What you have to do ->
Return every line of the material below that contains the string "text". Treat uppercase and lowercase letters as different.

##### Stored data

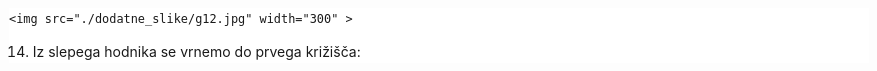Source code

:     <img src="./dodatne_slike/g12.jpg" width="300" >

14. Iz slepega hodnika se vrnemo do prvega križišča:
  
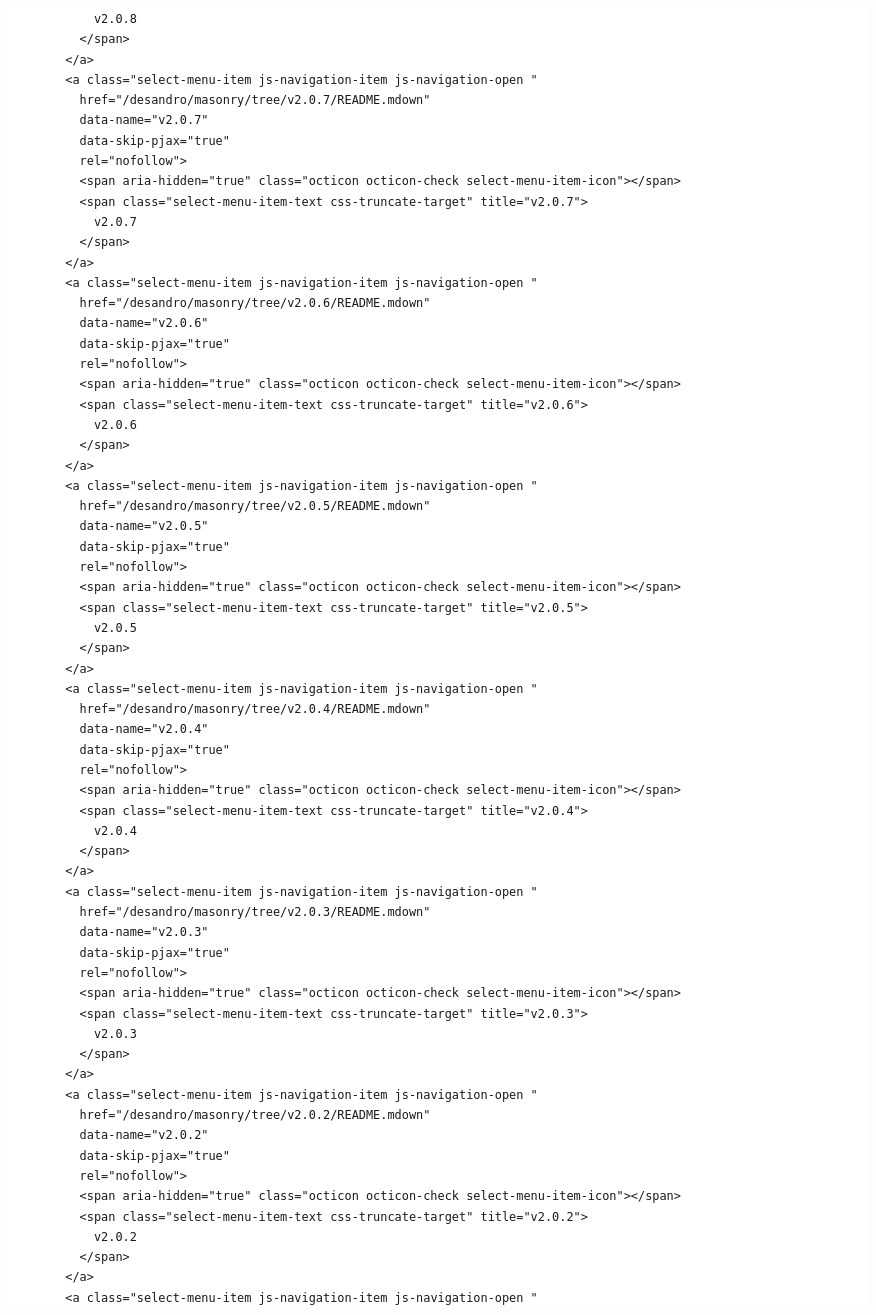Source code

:                 v2.0.8
              </span>
            </a>
            <a class="select-menu-item js-navigation-item js-navigation-open "
              href="/desandro/masonry/tree/v2.0.7/README.mdown"
              data-name="v2.0.7"
              data-skip-pjax="true"
              rel="nofollow">
              <span aria-hidden="true" class="octicon octicon-check select-menu-item-icon"></span>
              <span class="select-menu-item-text css-truncate-target" title="v2.0.7">
                v2.0.7
              </span>
            </a>
            <a class="select-menu-item js-navigation-item js-navigation-open "
              href="/desandro/masonry/tree/v2.0.6/README.mdown"
              data-name="v2.0.6"
              data-skip-pjax="true"
              rel="nofollow">
              <span aria-hidden="true" class="octicon octicon-check select-menu-item-icon"></span>
              <span class="select-menu-item-text css-truncate-target" title="v2.0.6">
                v2.0.6
              </span>
            </a>
            <a class="select-menu-item js-navigation-item js-navigation-open "
              href="/desandro/masonry/tree/v2.0.5/README.mdown"
              data-name="v2.0.5"
              data-skip-pjax="true"
              rel="nofollow">
              <span aria-hidden="true" class="octicon octicon-check select-menu-item-icon"></span>
              <span class="select-menu-item-text css-truncate-target" title="v2.0.5">
                v2.0.5
              </span>
            </a>
            <a class="select-menu-item js-navigation-item js-navigation-open "
              href="/desandro/masonry/tree/v2.0.4/README.mdown"
              data-name="v2.0.4"
              data-skip-pjax="true"
              rel="nofollow">
              <span aria-hidden="true" class="octicon octicon-check select-menu-item-icon"></span>
              <span class="select-menu-item-text css-truncate-target" title="v2.0.4">
                v2.0.4
              </span>
            </a>
            <a class="select-menu-item js-navigation-item js-navigation-open "
              href="/desandro/masonry/tree/v2.0.3/README.mdown"
              data-name="v2.0.3"
              data-skip-pjax="true"
              rel="nofollow">
              <span aria-hidden="true" class="octicon octicon-check select-menu-item-icon"></span>
              <span class="select-menu-item-text css-truncate-target" title="v2.0.3">
                v2.0.3
              </span>
            </a>
            <a class="select-menu-item js-navigation-item js-navigation-open "
              href="/desandro/masonry/tree/v2.0.2/README.mdown"
              data-name="v2.0.2"
              data-skip-pjax="true"
              rel="nofollow">
              <span aria-hidden="true" class="octicon octicon-check select-menu-item-icon"></span>
              <span class="select-menu-item-text css-truncate-target" title="v2.0.2">
                v2.0.2
              </span>
            </a>
            <a class="select-menu-item js-navigation-item js-navigation-open "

##########

Output for this exercise ->
              <span class="select-menu-item-text css-truncate-target" title="v2.0.7">
              <span class="select-menu-item-text css-truncate-target" title="v2.0.6">
              <span class="select-menu-item-text css-truncate-target" title="v2.0.5">
              <span class="select-menu-item-text css-truncate-target" title="v2.0.4">
              <span class="select-menu-item-text css-truncate-target" title="v2.0.3">
              <span class="select-menu-item-text css-truncate-target" title="v2.0.2">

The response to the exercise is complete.